Monsieur le Président, vous aimez le rail, pourquoi pas ? Vous abandonnez nos routes, et au-delà des chiffres, il faut interroger les fondements idéologiques de ce choix. A l’origine de ce choix, il y a un discours politique qui commence à dater. Je l’ai tracé. Ce sont les années 1990. On fait du basculement de la route vers le rail, le cœur d’une stratégie de décarbonation du secteur de transport. Et notre groupe est d’accord pour dire qu’il est prioritaire de décarboner ce secteur d’activité puisqu’il pèse 30 % des émissions totales en CO2 sur l’ensemble de l’Union Européenne. Oui, les voitures à moteur thermique sont l’un des principaux pollueurs parce qu’elles représentent 60,7 % des émissions dues au transport sur les routes.

Faut-il pour autant ne plus investir de manière significative sur les routes ? Non. Ce n’est pas la route qui est carbonée, et quand on aura compris cela, on aura franchi peut-être un seuil dans le débat, c’est la voiture au moteur thermique. La voiture est en train de devenir un mode de transport plus propre : covoiturage, voiture électrique, optimisation des moteurs notamment hybride, d’autres modes de transports routiers, le bus constitue une alternative plus propre. La route peut aussi être redistribuée à des modes doux. On en parle, piétons, vélos.

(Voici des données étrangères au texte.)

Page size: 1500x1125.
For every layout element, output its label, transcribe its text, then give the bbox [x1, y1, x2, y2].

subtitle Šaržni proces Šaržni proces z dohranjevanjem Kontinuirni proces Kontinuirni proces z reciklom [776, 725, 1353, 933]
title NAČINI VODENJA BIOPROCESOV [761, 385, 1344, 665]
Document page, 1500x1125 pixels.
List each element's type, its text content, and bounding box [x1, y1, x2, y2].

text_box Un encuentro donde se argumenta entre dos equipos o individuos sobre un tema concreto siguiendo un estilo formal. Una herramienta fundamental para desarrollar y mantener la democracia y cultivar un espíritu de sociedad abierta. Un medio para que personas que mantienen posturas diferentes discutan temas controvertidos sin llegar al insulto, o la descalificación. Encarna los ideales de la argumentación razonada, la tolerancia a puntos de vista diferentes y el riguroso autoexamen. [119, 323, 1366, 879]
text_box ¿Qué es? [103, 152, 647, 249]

Enfin, la part du marché, le fret, du ferroviaire en France. Elle n’a cessé et elle ne cesse de plonger, pour tomber à 9 % en 2019, soit cinq fois moins qu’en 1974, et environ la moitié de la moyenne européenne. On peut le regretter. Mais les raisons du déclin français sont profondes. Monsieur le Président, avec le respect que je vous dois, ce n’est pas vous, comme vous le disiez tout à l’heure, avec vos petits bras, qui allez inverser à court et moyen termes, cette tendance. Il nous faut donc inciter fortement, effectivement, à un usage plus écologique de la route, plutôt que de la diaboliser de manière manichéenne.

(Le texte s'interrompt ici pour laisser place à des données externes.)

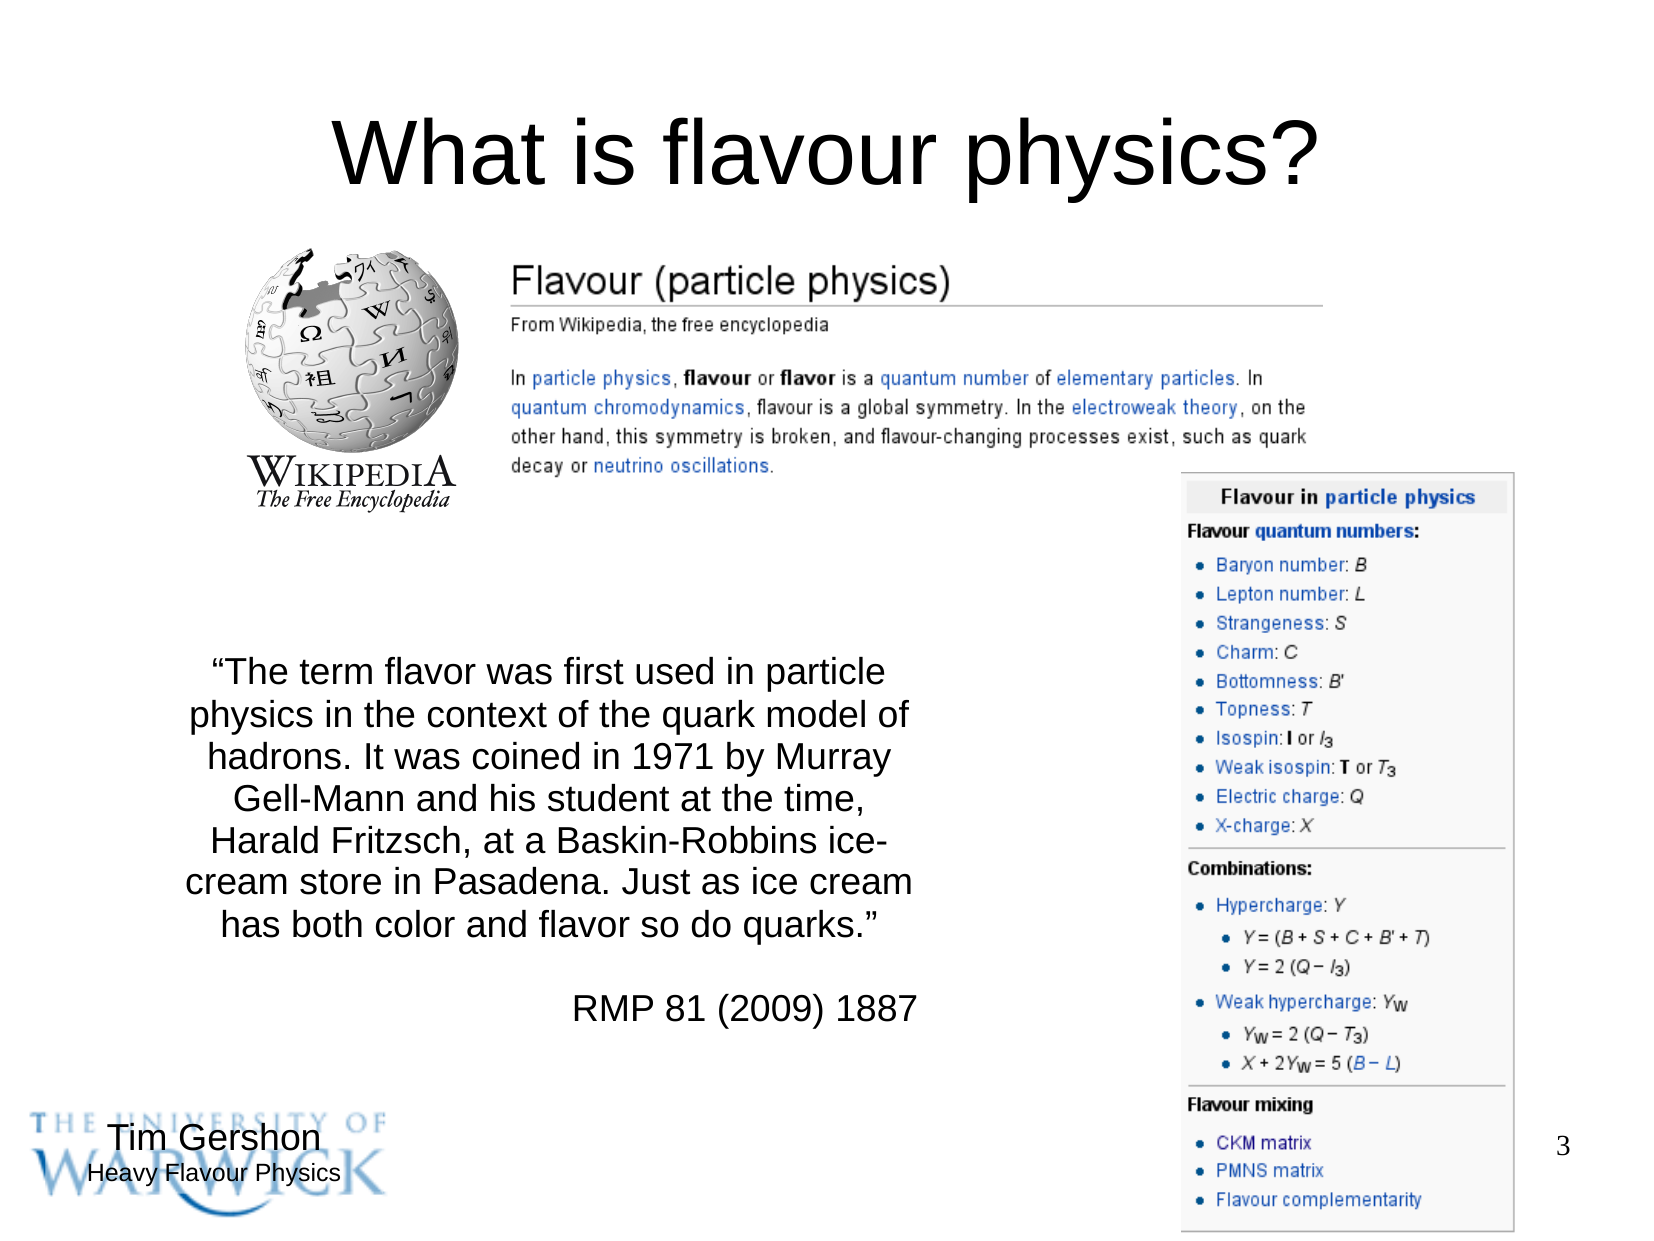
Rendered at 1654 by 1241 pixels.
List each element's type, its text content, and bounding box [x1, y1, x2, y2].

picture [19, 1106, 406, 1232]
text_box Tim Gershon Heavy Flavour Physics [45, 1108, 383, 1194]
text_box “The term flavor was first used in particle physics in the context of the quark model of hadrons. It was coined in 1971 by Murray Gell-Mann and his student at the time, Harald Fritzsch, at a Baskin-Robbins ice-cream store in Pasadena. Just as ice cream has both color and flavor so do quarks.” RMP 81 (2009) 1887 [165, 643, 934, 1037]
picture [243, 246, 461, 513]
picture [494, 247, 1518, 1234]
title What is flavour physics? [82, 49, 1571, 257]
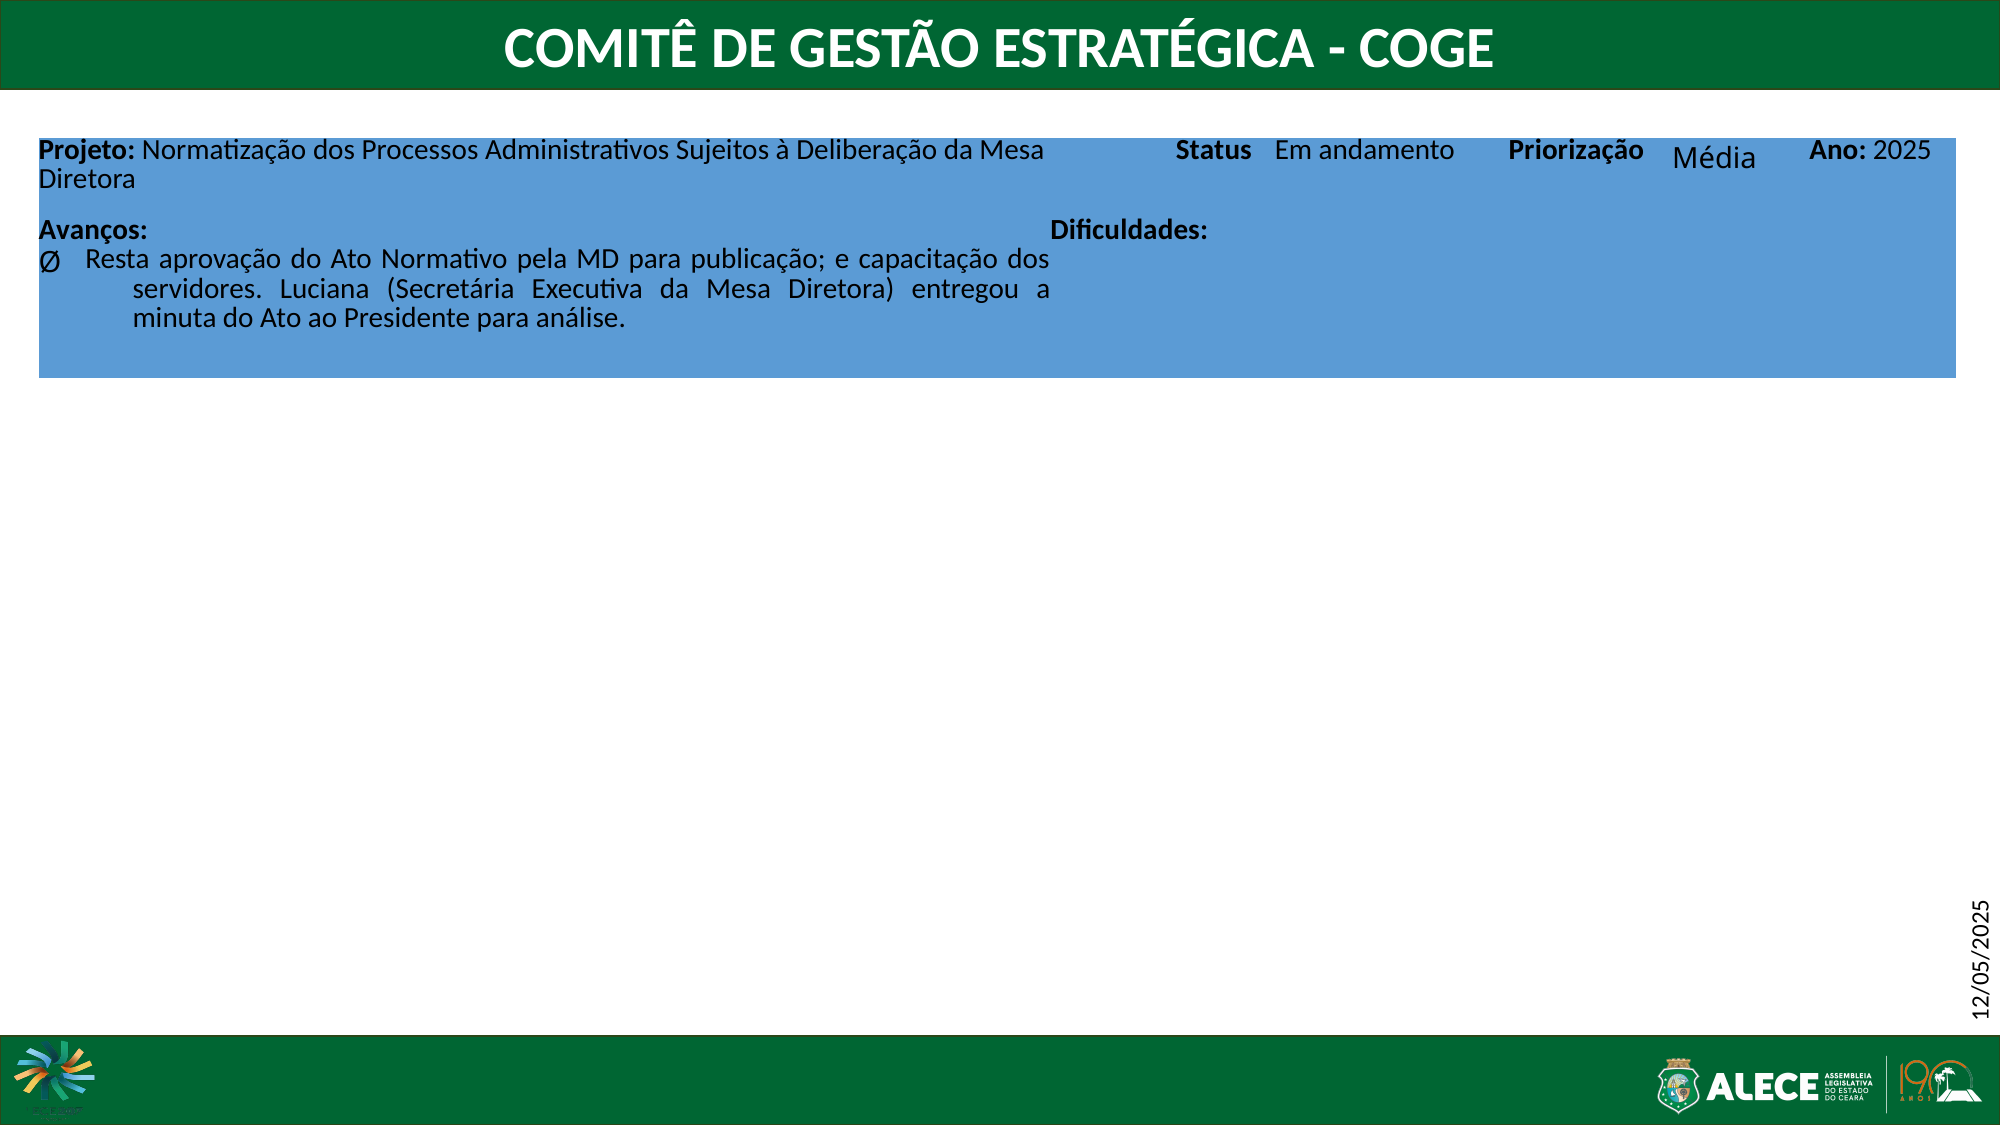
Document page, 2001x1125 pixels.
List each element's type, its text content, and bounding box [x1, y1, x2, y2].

table_header Priorização [1478, 138, 1644, 218]
table_header Em andamento [1252, 138, 1478, 218]
table_header Ano: 2025 [1785, 138, 1956, 218]
picture [1625, 982, 2000, 1125]
table_cell Dificuldades: [1050, 218, 1956, 378]
text_box 12/05/2025 [1956, 883, 2000, 982]
text_box [0, 1036, 1625, 1125]
table_header Status [1118, 138, 1252, 218]
table_header Projeto: Normatização dos Processos Administrativos Sujeitos à Deliberação da Mesa Diretora [39, 138, 1118, 218]
table_header Média [1644, 138, 1785, 218]
text_box COMITÊ DE GESTÃO ESTRATÉGICA - COGE [0, 0, 2000, 89]
table_cell Avanços: Resta aprovação do Ato Normativo pela MD para publicação; e capacitação dos servidores. Luciana (Secretária Executiva da Mesa Diretora) entregou a minuta do Ato ao Presidente para análise. [39, 218, 1050, 378]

Ecoutez le CESER. On a lu le rapport du CESER 2021. Je le cite : « Le transport ferroviaire ne peut suffire à porter une politique de mobilité bas carbone ambitieuse ». Il a raison, le CESER. Il attirait votre attention sur – je cite – « la diversité des enjeux de mobilité dans les territoires, en particulier, ceux liés aux territoires ruraux, dans lesquels l’automobile est souvent le seul mode de fonctionnement. ». Monsieur le Président, vos collègues Présidents de Régions votent des budgets équilibrés, routes et rails. Les élus du CESER vous disent d’aller dans ce sens. Et votre très humble Opposition vous dit aussi cela. Monsieur le Président, je voudrais que vous vous posiez une seule question, doucement. Et s’ils avaient raison ? Monsieur le Président, il y a dans cette affaire quelque chose qui remonte à vous, c’est bien naturel.

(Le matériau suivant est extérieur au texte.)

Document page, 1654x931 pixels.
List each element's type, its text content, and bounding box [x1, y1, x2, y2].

Dernière remarque pour conclure, Monsieur le Président, nous avons cherché en vain le mot « piste cyclable » et « vélo » dans votre projet de budget, les 600 pages. Nous n’avons pas trouvé « piste cyclable » ni dans les infrastructures de transport, ni dans le chapitre « mobilité durable intelligente », ni dans le tourisme, alors que l’utilisation du vélo, soit à vocation touristique ou pratique, déplacements quotidiens domicile/travail est en pleine expansion. Il nous semble qu’il manque là une ambition régionale par rapport à ce mode de transport. Alors que d’une part, la France est en train de bouger, et d’autre part, il y a un potentiel considérable comme le prouve un certain nombre de pays, le Danemark, les Pays- Bas, l’Allemagne.

Monsieur le Président, notre groupe se retrouve dans un certain nombre de piliers, de chapitres de votre budget. Je pense au développement économique ou à l’action de la Région dans les lycées. Nous sommes depuis longtemps en désaccord profond en matière d’infrastructures et transport. Nous vous proposons un amendement de rééquilibre sur la route. Prenez-le. Au nom de quoi, vous ne le feriez pas. Si par malheur, il était repoussé, les rapports de force étant ce qu’ils sont, eh bien, notre désaccord serait clairement confirmé. Ce désaccord sera clairement aussi une des causes de notre vote contre à votre budget 2022.